- [Teks Kajian]:
Demokrasi Dalam Islam


Demokrasi Dalam Islam
Oleh : Sugeng Sutrisno


Pendahuluan

Di dalam islam seIstilah demokrasi bukanlah berasal dari bahasa Arab, juga bukan istilah dalam syari’ah. Demokrasi berasal dari bahasa Yunani, yaitu demos yang berarti orang - orang dan cracy yang berarti keputusan atau legislasi.jadi secara sederhana demokrasi dapat diartikan sebagai aturan orang – orang atau rakyat.
Biasanya slogan dari demokrasi adalah pemerintahan dari rakyat, oleh rakyat dan untuk rakyat. Sumber mereka dalam legislasi (Hakimiyyah) adalah manusia (insane).
Pemerintahan dari rakyat maksudnya kekuatan legislasi adalah dari orang – orang (anggota parlemen). Oleh rakyat berarti berhukum dengan apa yang mereka (anggota parlemen) tetapkan. Dan untuk rakyat dimaksudkan para anggota parlemen mengatur masyarakat dengan apa yang telah mereka tetapkan.
Demokrasi memiliki ciri sebagai berikut:
1. Pemerintahan oleh rakyat yang dijalankan secara langsung atau dengan mengangkat wakil-wakilnya.

- [Data Analisis]:
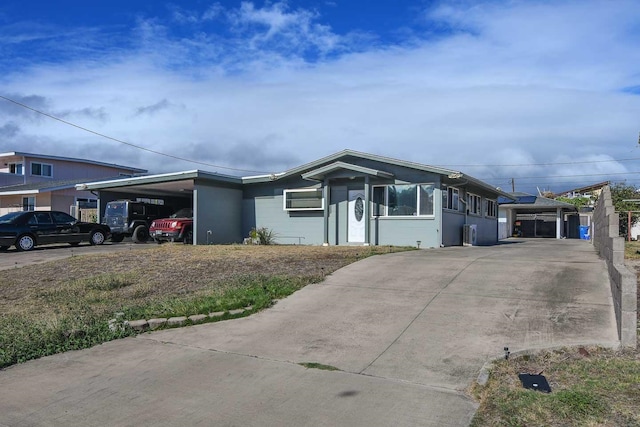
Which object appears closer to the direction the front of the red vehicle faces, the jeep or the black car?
the black car

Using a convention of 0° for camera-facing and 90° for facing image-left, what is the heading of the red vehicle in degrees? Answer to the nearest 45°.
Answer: approximately 45°

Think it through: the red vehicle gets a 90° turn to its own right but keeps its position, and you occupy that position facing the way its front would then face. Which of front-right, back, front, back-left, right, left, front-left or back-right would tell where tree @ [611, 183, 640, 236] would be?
back-right
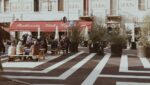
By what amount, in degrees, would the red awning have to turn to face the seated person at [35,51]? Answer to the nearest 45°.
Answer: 0° — it already faces them

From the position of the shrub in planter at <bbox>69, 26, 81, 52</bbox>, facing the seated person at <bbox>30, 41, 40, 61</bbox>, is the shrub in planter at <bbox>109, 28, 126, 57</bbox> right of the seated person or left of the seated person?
left

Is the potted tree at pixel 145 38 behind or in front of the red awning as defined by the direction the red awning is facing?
in front

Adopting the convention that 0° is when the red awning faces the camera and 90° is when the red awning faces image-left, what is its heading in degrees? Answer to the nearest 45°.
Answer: approximately 0°

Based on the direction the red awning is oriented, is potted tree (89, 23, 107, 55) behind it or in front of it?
in front
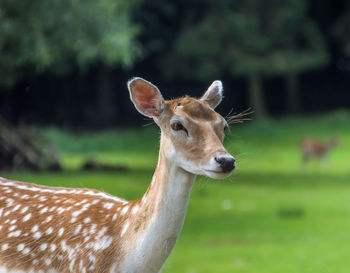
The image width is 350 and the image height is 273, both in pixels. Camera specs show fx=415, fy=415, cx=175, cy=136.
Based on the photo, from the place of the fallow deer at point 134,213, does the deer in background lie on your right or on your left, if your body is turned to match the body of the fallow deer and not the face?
on your left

- [Tugas Kerja 1]:
Jawab pertanyaan berikut berdasarkan teks kajian tentang demokrasi dalam Islam.
(a) Dari bahasa apa istilah demokrasi berasal?
(b) Apa sumber legislasi (Hakimiyyah) dalam demokrasi?
(c) Dari siapa kekuatan legislasi berasal dalam "pemerintahan dari rakyat"?
- [Tugas Kerja 2]:
Ubah baris-baris data menjadi daftar JSON berisi string, satu string untuk tiap baris, tanpa baris kosong. Mulai dari baris yang memuat "Think it through: the" dan berhenti setelah baris terakhir data, lalu jangan sertakan penanda gambar dalam jawaban.
Teks kajian dan baris-baris data tidak saling berhubungan.

- [Jawaban Tertulis 1]:
(a) Bahasa Yunani.
(b) Manusia (insane).
(c) Dari orang-orang, yaitu anggota parlemen.

- [Jawaban Tertulis 2]:
[
  "Think it through: the red vehicle gets a 90° turn to its own right but keeps its position, and you occupy that position facing the way its front would then face. Which of front-right, back, front, back-left, right, left, front-left or back-right would tell where tree @ [611, 183, 640, 236] would be?",
  "back-right",
  "By what amount, in degrees, would the red awning have to turn to face the seated person at [35,51]? Answer to the nearest 45°.",
  "Answer: 0° — it already faces them",
  "From the position of the shrub in planter at <bbox>69, 26, 81, 52</bbox>, facing the seated person at <bbox>30, 41, 40, 61</bbox>, is the shrub in planter at <bbox>109, 28, 126, 57</bbox> right of the seated person or left of the seated person?",
  "left",
  "Is the potted tree at pixel 145 38 behind or in front of the red awning as defined by the direction the red awning is facing?",
  "in front",
  "Adopting the convention that 0° is when the red awning faces the camera and 90° is when the red awning faces image-left, what is its heading in degrees? Answer to the nearest 45°.",
  "Answer: approximately 0°",
  "Based on the direction the red awning is oriented, is potted tree (89, 23, 107, 55) behind it or in front of it?",
  "in front",
  "The image width is 350 and the image height is 273, both in pixels. Camera specs show fx=415, fy=415, cx=175, cy=136.",
  "Based on the photo, from the place of the fallow deer at point 134,213, does the deer in background lie on your right or on your left, if your body is turned to match the body of the fallow deer and not the face?",
  "on your left"
]